- [Exercise goal]: Copy out each line of the data that holds the word "centre".

○ ○ ○

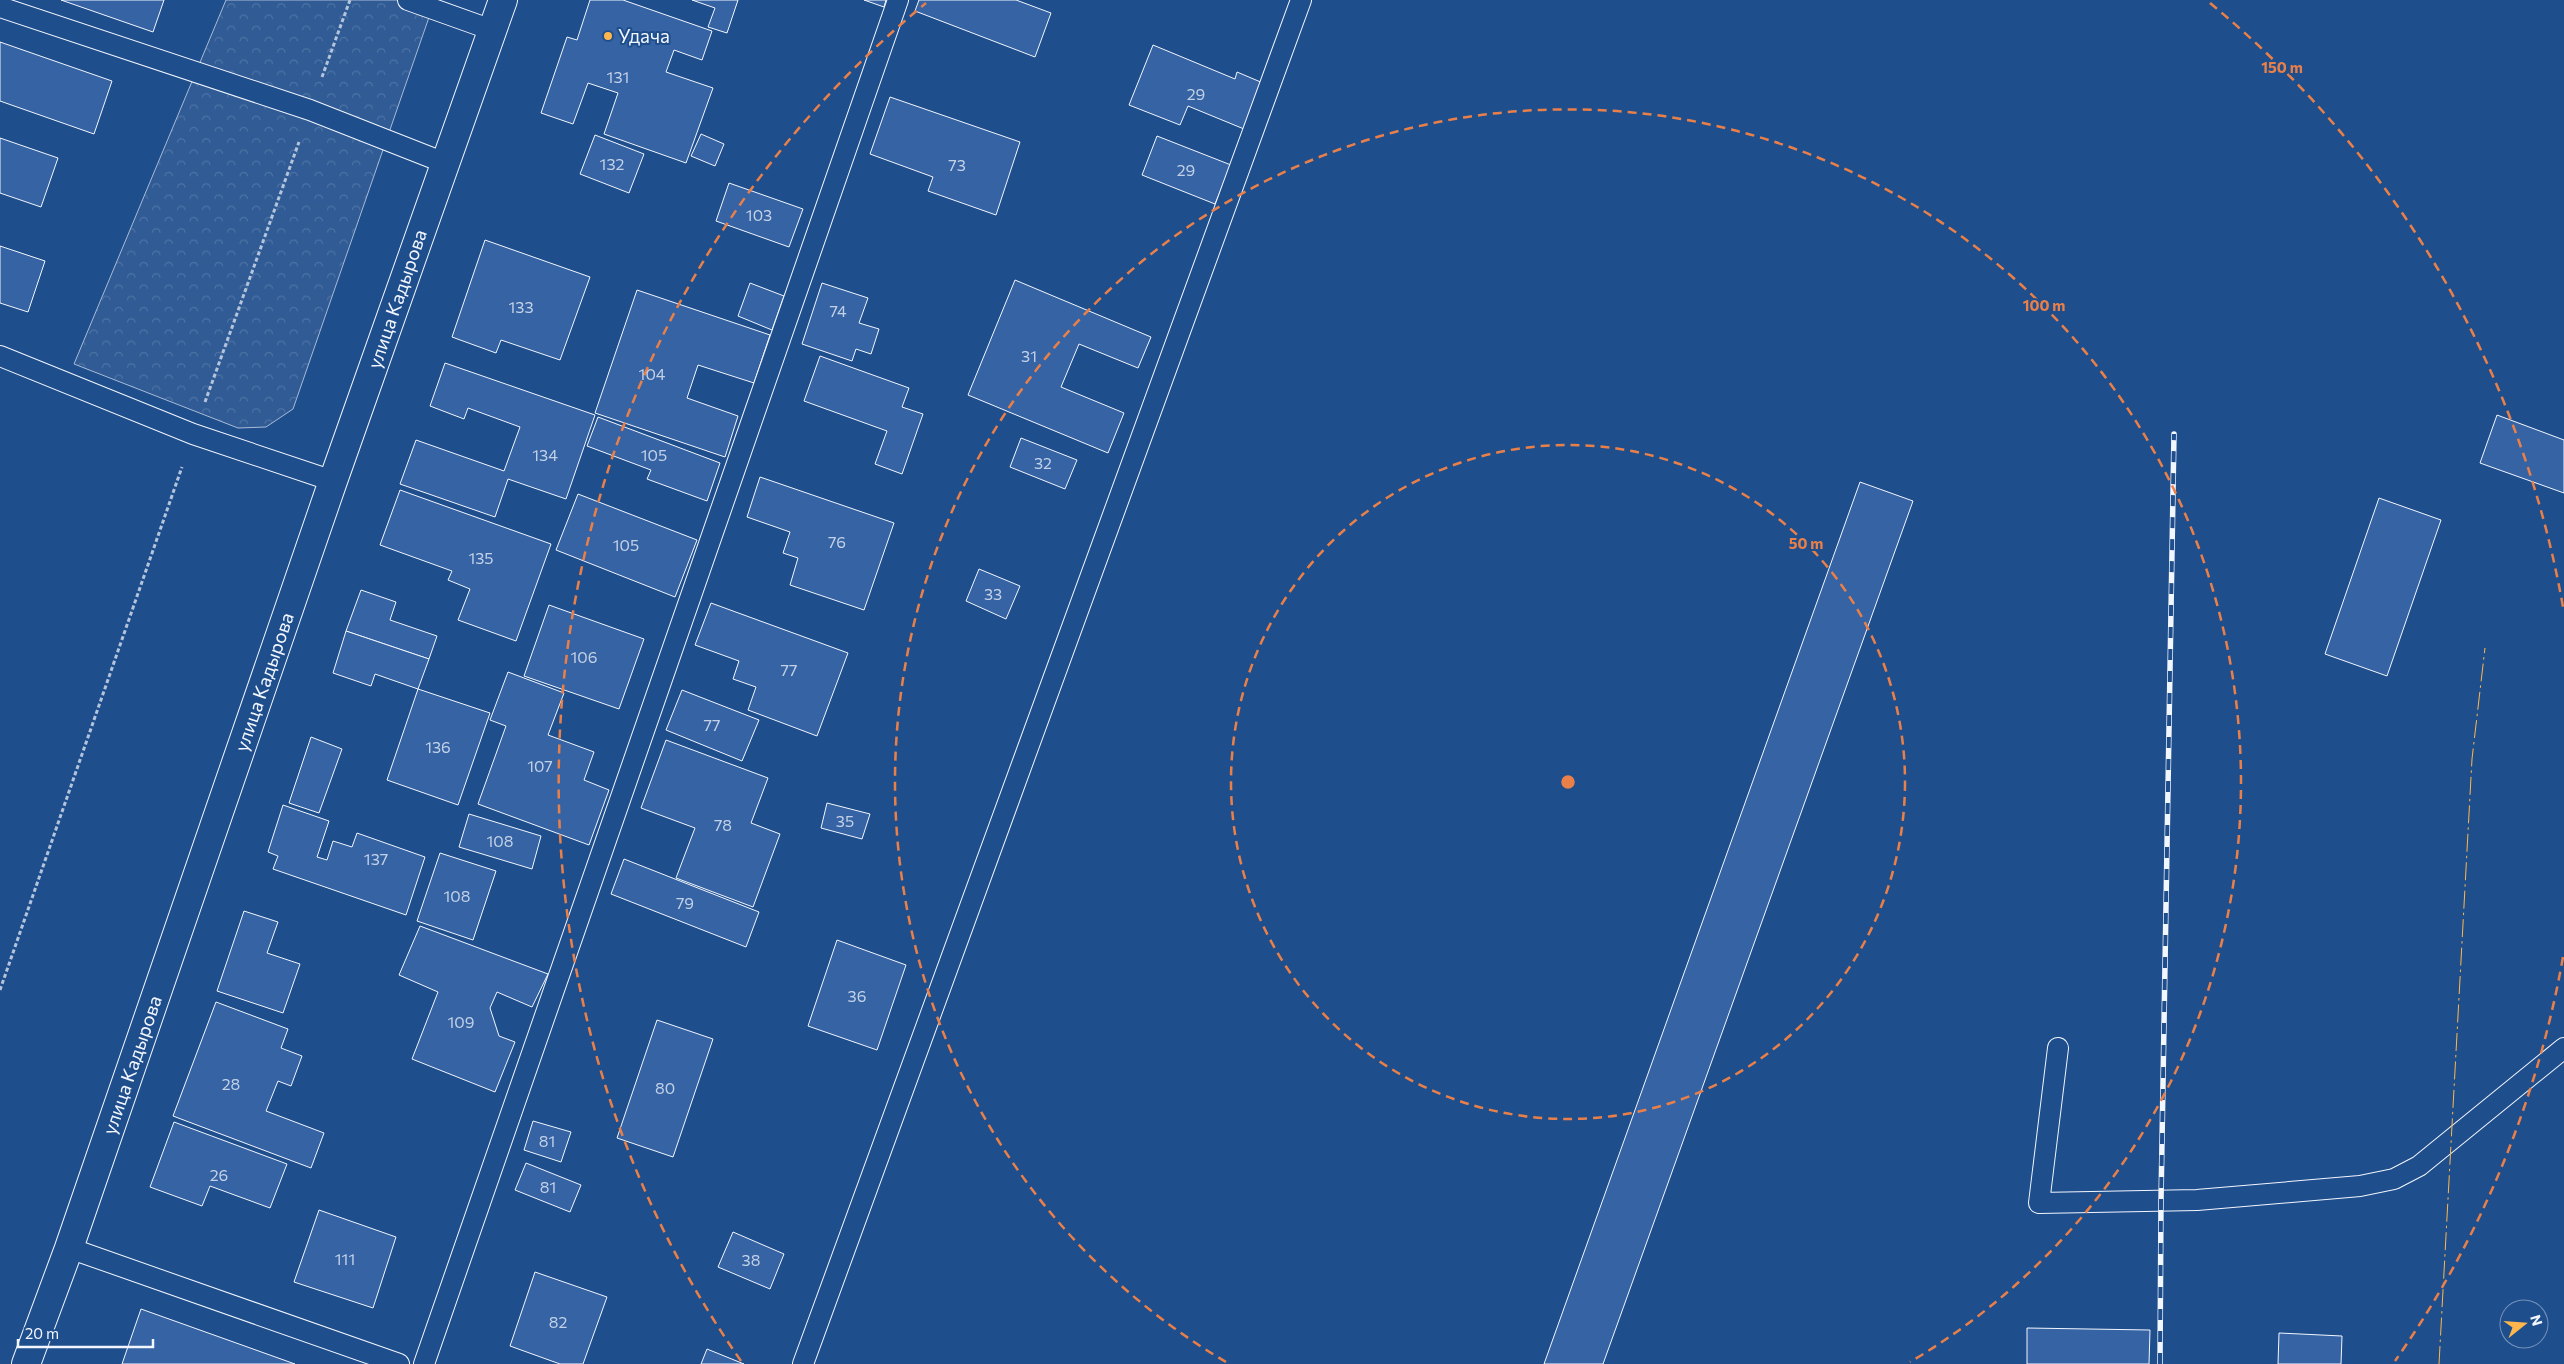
<svg xmlns="http://www.w3.org/2000/svg" width="2564" height="1364" viewBox="0 0 2564 1364" font-family="Commissioner,sans-serif">
	<style>
		.park { fill: url(#park-crowns); stroke: #a8bbd7 }
		.building { fill: #3563a3; stroke: #f2f6ff }
		.lines { fill: none; stroke-linecap: round; stroke-linejoin: round }
		.lane-casing { stroke: #f2f6ff; stroke-width: 22 }
		.secondary-casing { stroke: #f2f6ff; stroke-width: 30 }
		.path { stroke: #b3c4dc; stroke-width: 3; stroke-dasharray: 4 2.5; stroke-linecap: butt }
		.lane { stroke: #1f4e8c; stroke-width: 20 }
		.secondary { stroke: #1f4e8c; stroke-width: 28 }
		.rail-casing { stroke: #f2f6ff; stroke-width: 5.5 }
		.rail { stroke: #1f4e8c; stroke-width: 4; stroke-dasharray: 11; stroke-linecap: butt }
		.power { stroke: #ffb74d; stroke-width: 1; stroke-dasharray: 18 4 2.5 4; stroke-linecap: butt }
		.ring { fill: none; stroke: #ea8049; stroke-width: 2.5; stroke-dasharray: 9 6 }
		.poi-dot { fill: #ffb74d; stroke: #1f4e8c; stroke-width: 2 }
		.labels { text-anchor: middle; stroke-width: 4; stroke-linejoin: round; paint-order: stroke }
		.number-label { font-size: 16px; fill: #c3d1e8 }
		.poi-label { font-size: 19px; fill: #f2f6ff; stroke: #1f4e8c; text-anchor: start }
		.street-label { font-size: 19px; fill: #f2f6ff; stroke: #1f4e8c }
		.centre { fill: #ea8049; stroke: #1f4e8c; stroke-width: 2.5 }
		.ring-label { font-size: 15px; text-anchor: middle; font-weight: bold; fill: #ea8049; stroke: #1f4e8c; stroke-width: 4; stroke-linejoin: round; paint-order: stroke }
	</style>
	<defs>
		<pattern id="park-crowns" width="20" height="18" patternUnits="userSpaceOnUse" patternTransform="scale(1.25)"><rect width="20" height="18" fill="#305b95"/><path d="M2 6a3 3 0 1 1 6 0M12 15a3 3 0 1 1 6 0" fill="none" stroke="#4e73a5"/></pattern>
	</defs>
	<rect width="100%" height="100%" fill="#1f4e8c"/>
	<polygon class="park" points="226,0 435,0 293,409 266,427 238,428 74,364"/>
	<g class="building">
		<polygon points="61,0 164,0 153,32"/>
		<polygon points="590,0 623,0 712,31 702,60 674,50 666,72 713,88 686,163 604,134 618,93 588,83 573,124 541,113 567,37 577,40"/>
		<polygon points="692,0 738,0 727,33 708,27 715,8"/>
		<polygon points="864,0 886,0 884,7"/>
		<polygon points="919,0 1016,0 1051,13 1035,57 915,11"/>
		<polygon points="0,42 112,81 94,134 0,101"/>
		<polygon points="1153,45 1235,79 1237,72 1263,83 1244,129 1188,106 1180,125 1129,105"/>
		<polygon points="890,97 1020,142 996,215 928,191 933,177 870,154"/>
		<polygon points="701,134 724,144 715,166 691,156"/>
		<polygon points="595,135 644,154 629,193 580,174"/>
		<polygon points="1157,136 1231,165 1215,204 1142,175"/>
		<polygon points="0,138 58,158 41,207 0,193"/>
		<polygon points="729,183 803,209 789,247 716,221"/>
		<polygon points="485,240 590,277 560,360 501,340 496,353 452,337"/>
		<polygon points="0,246 45,261 28,312 0,303"/>
		<polygon points="1015,280 1151,337 1138,368 1079,344 1061,387 1124,413 1108,453 968,395"/>
		<polygon points="750,283 784,296 772,330 738,316"/>
		<polygon points="822,283 868,298 859,323 879,329 871,354 856,349 852,361 802,344"/>
		<polygon points="637,290 770,335 754,383 698,365 687,398 738,416 725,457 595,413"/>
		<polygon points="820,356 909,388 902,407 923,414 902,474 875,464 887,431 804,401"/>
		<polygon points="445,363 595,415 566,499 508,479 495,517 400,484 416,440 504,471 520,427 468,408 464,419 430,406"/>
		<polygon points="2497,415 2564,440 2564,493 2480,463"/>
		<polygon points="598,417 720,463 707,501 647,479 651,470 587,446"/>
		<polygon points="1021,438 1077,460 1065,489 1010,467"/>
		<polygon points="760,477 894,523 864,610 790,585 798,558 783,553 790,532 747,517"/>
		<polygon points="1860,482 1913,501 1603,1364 1544,1364"/>
		<polygon points="400,490 551,544 516,641 458,620 470,589 448,580 452,571 380,545"/>
		<polygon points="578,494 697,540 675,597 556,550"/>
		<polygon points="2379,498 2441,520 2387,676 2325,654"/>
		<polygon points="979,569 1020,586 1006,619 966,601"/>
		<polygon points="361,590 396,602 390,620 437,636 429,659 346,631"/>
		<polygon points="711,603 848,653 817,736 748,710 756,687 733,679 739,661 695,645"/>
		<polygon points="549,605 644,639 619,709 524,676"/>
		<polygon points="346,631 429,659 418,689 375,674 371,686 333,673"/>
		<polygon points="508,672 564,693 548,735 594,752 584,780 609,790 589,845 478,804 506,726 490,720"/>
		<polygon points="418,689 490,713 458,805 387,780"/>
		<polygon points="682,690 759,720 742,761 666,730"/>
		<polygon points="311,737 342,749 319,813 289,803"/>
		<polygon points="666,740 768,778 751,823 780,834 753,907 676,878 695,828 641,808"/>
		<polygon points="827,803 870,814 862,839 821,828"/>
		<polygon points="283,805 329,821 317,857 327,860 333,841 352,847 357,833 425,857 406,915 273,869 278,856 268,852"/>
		<polygon points="469,814 541,836 532,869 459,847"/>
		<polygon points="440,853 496,871 473,940 417,921"/>
		<polygon points="624,859 759,912 746,947 611,894"/>
		<polygon points="244,911 278,922 267,953 300,964 283,1013 217,991"/>
		<polygon points="420,926 548,974 532,1007 497,992 490,1008 499,1036 515,1042 495,1092 412,1059 438,992 399,975"/>
		<polygon points="837,940 906,965 877,1050 808,1026"/>
		<polygon points="216,1002 288,1029 281,1048 302,1056 291,1086 278,1081 266,1111 324,1133 311,1168 173,1116"/>
		<polygon points="657,1020 713,1039 673,1157 617,1138"/>
		<polygon points="533,1121 571,1132 561,1162 524,1150"/>
		<polygon points="174,1122 287,1164 270,1208 210,1186 202,1206 150,1187"/>
		<polygon points="526,1163 581,1185 570,1212 515,1190"/>
		<polygon points="319,1210 396,1237 373,1308 294,1282"/>
		<polygon points="733,1232 784,1254 770,1289 718,1267"/>
		<polygon points="535,1272 607,1297 583,1364 560,1364 510,1346"/>
		<polygon points="141,1309 295,1364 122,1364"/>
		<polygon points="2027,1328 2150,1330 2149,1364 2027,1364"/>
		<polygon points="2279,1333 2342,1336 2341,1364 2278,1364"/>
		<polygon points="707,1349 744,1364 701,1364"/>
	</g>
	<g class="lines">
		<defs>
			<g id="lane">
				<polyline points="408,0 492,30"/>
				<polyline points="0,7 310,110 445,163"/>
				<polyline points="0,356 193,434 333,481"/>
				<polyline points="2058,1048 2039,1203 2197,1200 2360,1186 2394,1179 2419,1166 2564,1048"/>
				<polyline points="69,1248 399,1364"/>
				<polyline points="424,1364 898,0"/>
				<polyline points="803,1364 1301,0"/>
			</g>
			<polyline id="secondary" points="26,1364 69,1248 333,481 503,0"/>
		</defs>
		<use href="#lane" class="lane-casing"/>
		<use href="#secondary" class="secondary-casing"/>
		<g class="path">
			<polyline points="322,77 350,0"/>
			<polyline points="205,402 299,142"/>
			<polyline points="0,990 182,467"/>
		</g>
		<use href="#lane" class="lane"/>
		<use href="#secondary" class="secondary"/>
		<defs>
			<polyline id="rail" points="2160,1364 2161,1201 2174,434"/>
		</defs>
		<use href="#rail" class="rail-casing"/>
		<use href="#rail" class="rail"/>
		<polyline class="power" points="2439,1364 2472,759 2485,648"/>
	</g>
	<g class="ring">
		<circle cx="1568" cy="782" r="337"/>
		<path d="M1226 1362A673 673 0 1 1 1910 1362"/>
		<path d="M2563 957A1010 1010 0 0 1 2395 1361M741 1361A1010 1010 0 0 1 926 3M2210 3A1010 1010 0 0 1 2563 607"/>
	</g>
	<circle class="poi-dot" cx="608" cy="36" r="5"/>
	<g class="labels">
		<g class="number-label">
			<text x="618" y="83">131</text>
			<text x="1196" y="100">29</text>
			<text x="612" y="170">132</text>
			<text x="957" y="171">73</text>
			<text x="1186" y="176">29</text>
			<text x="759" y="221">103</text>
			<text x="521" y="313">133</text>
			<text x="838" y="317">74</text>
			<text x="1029" y="362">31</text>
			<text x="652" y="380">104</text>
			<text x="545" y="461">134</text>
			<text x="654" y="461">105</text>
			<text x="1043" y="469">32</text>
			<text x="837" y="548">76</text>
			<text x="626" y="551">105</text>
			<text x="481" y="564">135</text>
			<text x="993" y="600">33</text>
			<text x="584" y="663">106</text>
			<text x="789" y="676">77</text>
			<text x="712" y="731">77</text>
			<text x="438" y="753">136</text>
			<text x="540" y="772">107</text>
			<text x="845" y="827">35</text>
			<text x="723" y="831">78</text>
			<text x="500" y="847">108</text>
			<text x="376" y="865">137</text>
			<text x="457" y="902">108</text>
			<text x="685" y="909">79</text>
			<text x="857" y="1002">36</text>
			<text x="461" y="1028">109</text>
			<text x="231" y="1090">28</text>
			<text x="665" y="1094">80</text>
			<text x="547" y="1147">81</text>
			<text x="219" y="1181">26</text>
			<text x="548" y="1193">81</text>
			<text x="345" y="1265">111</text>
			<text x="751" y="1266">38</text>
			<text x="558" y="1328">82</text>
		</g>
		<g class="poi-label">
			<text x="618" y="43">Удача</text>
		</g>
		<g class="street-label">
			<text transform="translate(397 299) rotate(-71)" y="7">улица Кадырова</text>
			<text transform="translate(264 682) rotate(-71)" y="7">улица Кадырова</text>
			<text transform="translate(132 1065) rotate(-71)" y="7">улица Кадырова</text>
		</g>
	</g>
	<circle cx="1568" cy="782" r="8" class="centre"/>
	<g class="ring-label">
		<text x="2282" y="73">150 m</text>
		<text x="2044" y="311">100 m</text>
		<text x="1806" y="549">50 m</text>
	</g>
	<g transform="translate(2524 1324) rotate(73)"><circle r="24" fill="#1f4e8c" stroke="#7391ba"/>
	<path d="M0-4L9 19L0 12L-9 19Z" fill="#ffb74d"/>
	<text y="-8" font-size="14" font-weight="bold" text-anchor="middle" fill="#f2f6ff">N</text>
	</g>
	<path d="M18 1339v8h135v-8" fill="none" stroke="#f2f6ff" stroke-width="2.5"/>
	<text x="25" y="1339" font-size="15" fill="#f2f6ff" stroke="#1f4e8c" stroke-width="4" paint-order="stroke">20 m</text>
</svg>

○ ○ ○

- [Answer to the problem]:
		.centre { fill: #ea8049; stroke: #1f4e8c; stroke-width: 2.5 }
	<circle cx="1568" cy="782" r="8" class="centre"/>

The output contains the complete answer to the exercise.